Начальник пощекотал среднего шустовского наследника, пощекотал второго. Но даже ребятишкам была заметна его напускная веселость.
– Тут у меня, Александр Леонтьевич, цидуля насчет вас. – Лузин перешел почему-то на «вы». – Пришла по почте.
– Сопронов поди-ка? – спросил Шустов.
– Нет, берите выше. Скачковым подписана.
Шустов переменился в лице.
Лузин пожалел, что сказал, и хотел перевести разговор вновь на шутливый тон: «Бумаг, Александр Леонтьевич, на наш век будет достаточно, фабрика Печаткина трудится без остановок. Не обращай внимания». Не таков был человек Шустов, чтобы не понимать, что стоит за такими бумагами!
– Разыскивают кулака и правого оппортуниста? Не так ли, Степан Иванович?
– Так. – Лузину ничего не оставалось делать, как согласиться. – Но вы не беспокойтесь. Я эту бумагу не читал, ты про нее не слышал… Говорю определенно. Ерохин, по всей вероятности, не знает о ней.
– Если Ерохин не знает, то это и есть политическая вшивость… – произнес Шустов. – Придется, Степан Иванович, и мне… покидать вас…
– Александр Леонтьевич, да вы что? Я ручаюсь за вас своей головой. Я сейчас же напишу в район.
Они не заметили, как теперь уже оба перешли на «вы».
– Нет, нет, Степан Иванович. – Шустов решительно встал. – Я вас подводить отнюдь не желаю и уеду не медля! Мишка, ну-ка, братец, обувай сапоги! Беги за мамкой, она в третьем бараке пол моет…
Напрасно Лузин убеждал Шустова в том, что поставит Скачкова на место и что все со временем утрясет. Шустов не верил, не мог верить этим словам! Мысленно он уже прикидывал, где лежит упряжь… Мишка долго искал под топчаном свои сапожонки. Ему то и дело попадались чужие: то маленькие, то большие. Наконец он обулся в какие попало и убежал за матерью.
Пять пар детских пронзительных глаз с недетской тревогой следили за каждым движением взрослых.
* * *
Павел тем временем сдал инструмент кладовщику, без сожаления окинул взглядом еще теплую пилоставку и… покинул восьмую версту.
Он шел с котомкой в сторону железной дороги, к разъезду, куда мужики возили клейменые Шустовым хлысты. Чтобы выехать местным поездом в районный поселок, надо было за два часа пройти восемь верст.
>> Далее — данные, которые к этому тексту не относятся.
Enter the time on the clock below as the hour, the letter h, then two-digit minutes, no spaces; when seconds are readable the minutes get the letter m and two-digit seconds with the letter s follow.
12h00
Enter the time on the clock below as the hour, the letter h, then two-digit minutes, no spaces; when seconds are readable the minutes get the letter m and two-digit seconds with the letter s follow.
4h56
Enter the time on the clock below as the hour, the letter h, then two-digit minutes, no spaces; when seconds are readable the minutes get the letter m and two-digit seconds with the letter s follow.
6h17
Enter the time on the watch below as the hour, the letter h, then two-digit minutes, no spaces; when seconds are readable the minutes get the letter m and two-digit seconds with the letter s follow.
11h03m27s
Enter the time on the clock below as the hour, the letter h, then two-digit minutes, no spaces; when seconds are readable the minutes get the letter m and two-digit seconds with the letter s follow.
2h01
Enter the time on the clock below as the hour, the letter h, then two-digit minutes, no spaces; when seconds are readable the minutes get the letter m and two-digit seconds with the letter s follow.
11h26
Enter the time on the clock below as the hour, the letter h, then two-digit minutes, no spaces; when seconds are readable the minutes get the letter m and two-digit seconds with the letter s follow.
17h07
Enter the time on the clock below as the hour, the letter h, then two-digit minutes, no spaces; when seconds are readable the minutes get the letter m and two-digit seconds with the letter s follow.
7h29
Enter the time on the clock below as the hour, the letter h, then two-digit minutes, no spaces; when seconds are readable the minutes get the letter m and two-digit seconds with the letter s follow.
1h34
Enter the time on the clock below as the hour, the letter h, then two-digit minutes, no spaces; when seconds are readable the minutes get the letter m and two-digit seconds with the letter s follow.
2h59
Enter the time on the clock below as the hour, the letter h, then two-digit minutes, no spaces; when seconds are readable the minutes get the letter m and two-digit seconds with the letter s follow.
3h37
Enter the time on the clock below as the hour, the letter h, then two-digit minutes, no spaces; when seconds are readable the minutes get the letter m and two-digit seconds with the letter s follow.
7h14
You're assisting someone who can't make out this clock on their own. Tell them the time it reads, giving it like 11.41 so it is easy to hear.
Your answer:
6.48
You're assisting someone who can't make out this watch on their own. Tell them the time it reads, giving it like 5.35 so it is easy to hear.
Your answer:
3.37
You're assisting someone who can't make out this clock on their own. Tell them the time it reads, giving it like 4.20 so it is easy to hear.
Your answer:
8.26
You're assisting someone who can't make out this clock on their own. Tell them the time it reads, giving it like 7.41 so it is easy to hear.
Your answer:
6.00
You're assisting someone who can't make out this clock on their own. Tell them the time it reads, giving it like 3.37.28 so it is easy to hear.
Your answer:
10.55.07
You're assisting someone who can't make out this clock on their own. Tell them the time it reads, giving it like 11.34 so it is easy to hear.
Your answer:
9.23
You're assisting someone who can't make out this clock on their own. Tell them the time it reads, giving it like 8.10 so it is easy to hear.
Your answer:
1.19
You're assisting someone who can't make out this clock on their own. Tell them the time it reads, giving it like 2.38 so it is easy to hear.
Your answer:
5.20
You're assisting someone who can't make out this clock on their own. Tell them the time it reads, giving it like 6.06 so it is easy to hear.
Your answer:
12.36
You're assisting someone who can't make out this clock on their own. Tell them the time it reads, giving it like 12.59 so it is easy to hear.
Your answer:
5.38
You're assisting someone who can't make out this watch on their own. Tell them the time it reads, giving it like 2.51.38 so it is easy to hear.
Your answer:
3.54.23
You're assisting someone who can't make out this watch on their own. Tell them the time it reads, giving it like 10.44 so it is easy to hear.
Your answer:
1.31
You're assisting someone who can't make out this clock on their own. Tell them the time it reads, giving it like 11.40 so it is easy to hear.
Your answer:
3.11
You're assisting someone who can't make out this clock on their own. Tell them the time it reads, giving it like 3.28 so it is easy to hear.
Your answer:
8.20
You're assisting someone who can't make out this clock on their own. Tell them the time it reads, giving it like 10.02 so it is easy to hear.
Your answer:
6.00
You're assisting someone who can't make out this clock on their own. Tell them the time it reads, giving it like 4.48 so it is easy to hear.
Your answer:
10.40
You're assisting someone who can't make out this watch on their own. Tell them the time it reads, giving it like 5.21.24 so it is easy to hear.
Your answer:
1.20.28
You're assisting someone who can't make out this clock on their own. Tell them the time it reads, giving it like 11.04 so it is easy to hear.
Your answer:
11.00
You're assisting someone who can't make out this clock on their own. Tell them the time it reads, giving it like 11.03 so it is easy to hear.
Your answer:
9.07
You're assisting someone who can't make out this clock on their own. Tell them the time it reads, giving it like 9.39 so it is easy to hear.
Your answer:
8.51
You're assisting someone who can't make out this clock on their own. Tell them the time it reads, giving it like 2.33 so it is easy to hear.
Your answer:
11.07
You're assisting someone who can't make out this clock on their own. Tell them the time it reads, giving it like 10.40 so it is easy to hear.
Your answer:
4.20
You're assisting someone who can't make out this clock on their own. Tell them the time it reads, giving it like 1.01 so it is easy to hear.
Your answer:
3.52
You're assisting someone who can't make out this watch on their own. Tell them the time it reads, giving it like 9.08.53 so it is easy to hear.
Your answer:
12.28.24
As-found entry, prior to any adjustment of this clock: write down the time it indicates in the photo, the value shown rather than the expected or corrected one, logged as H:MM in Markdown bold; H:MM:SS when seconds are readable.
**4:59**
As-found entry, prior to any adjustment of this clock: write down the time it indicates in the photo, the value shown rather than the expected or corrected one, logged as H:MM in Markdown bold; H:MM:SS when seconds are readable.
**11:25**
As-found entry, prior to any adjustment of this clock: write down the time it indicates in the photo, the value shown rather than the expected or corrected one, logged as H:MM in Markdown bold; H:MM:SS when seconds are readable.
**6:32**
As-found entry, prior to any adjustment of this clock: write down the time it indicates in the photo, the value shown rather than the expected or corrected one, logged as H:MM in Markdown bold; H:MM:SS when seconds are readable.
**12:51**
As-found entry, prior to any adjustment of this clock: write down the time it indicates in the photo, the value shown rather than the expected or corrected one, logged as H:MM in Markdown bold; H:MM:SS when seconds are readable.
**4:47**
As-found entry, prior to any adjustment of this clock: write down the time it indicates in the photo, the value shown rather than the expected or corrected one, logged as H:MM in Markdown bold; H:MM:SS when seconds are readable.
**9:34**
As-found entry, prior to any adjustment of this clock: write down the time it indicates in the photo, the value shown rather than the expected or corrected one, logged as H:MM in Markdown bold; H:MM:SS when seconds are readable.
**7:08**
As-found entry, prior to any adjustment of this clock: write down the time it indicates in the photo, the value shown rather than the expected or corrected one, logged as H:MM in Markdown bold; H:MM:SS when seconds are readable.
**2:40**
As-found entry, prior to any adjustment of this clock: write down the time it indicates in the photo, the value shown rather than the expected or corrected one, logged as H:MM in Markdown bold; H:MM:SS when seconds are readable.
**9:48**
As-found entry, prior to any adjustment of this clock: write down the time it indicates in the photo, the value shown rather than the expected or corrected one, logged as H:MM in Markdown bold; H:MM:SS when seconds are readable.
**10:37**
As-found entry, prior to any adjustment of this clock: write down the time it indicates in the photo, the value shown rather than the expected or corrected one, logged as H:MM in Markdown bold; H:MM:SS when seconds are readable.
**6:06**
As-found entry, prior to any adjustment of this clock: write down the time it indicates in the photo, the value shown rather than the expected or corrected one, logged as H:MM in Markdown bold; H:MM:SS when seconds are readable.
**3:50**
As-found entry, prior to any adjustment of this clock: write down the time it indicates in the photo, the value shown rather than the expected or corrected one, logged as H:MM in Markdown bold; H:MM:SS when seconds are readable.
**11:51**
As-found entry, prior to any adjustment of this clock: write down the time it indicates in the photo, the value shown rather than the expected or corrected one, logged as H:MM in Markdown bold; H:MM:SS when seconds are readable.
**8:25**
Он шел по лежневке, почти оголенной. Снегу на ней не было, лед во многих местах растаял. Еще ползли по лежневке редкие подводы с хлыстами. Когда полозья съезжали с ледяных мест на вытаявшую землю, лошади останавливались. Тащить груженые дровни с подсанками по голой земле не под силу было самым здоровым коням. Возчики ругались почем зря. Усташенский парень, которого догнал Павел Рогов, остановил подводу. Попросил закурить и сел на большое толстое дерево, которое вез к разъезду.
– Не куришь? – удивился он.
Павел сел с ним рядом, на бревно. Парень вдруг обругал матом своего же мерина:
– Стой, задрыга такая, бл… долгоногая!
– Ты за што лошадь-то так честишь? – удивился Павел.
– А не за што! Не твое дело…
Парень спрыгнул с бревна на землю и вдруг начал развязывать узел веревки:
– Эй, подсоби скатить!
Павел был слегка ошарашен. Не задумываясь, помог парню скатить бревно с колодок дровней и подсанок. Сам возчик тоже недолго думал. Развернул подводу, закинул подсанки, сел на дровни и гикнул коню. Через минуту оба пропали за лесным поворотом. Толстое долгое ровное бревно осталось лежать на дороге…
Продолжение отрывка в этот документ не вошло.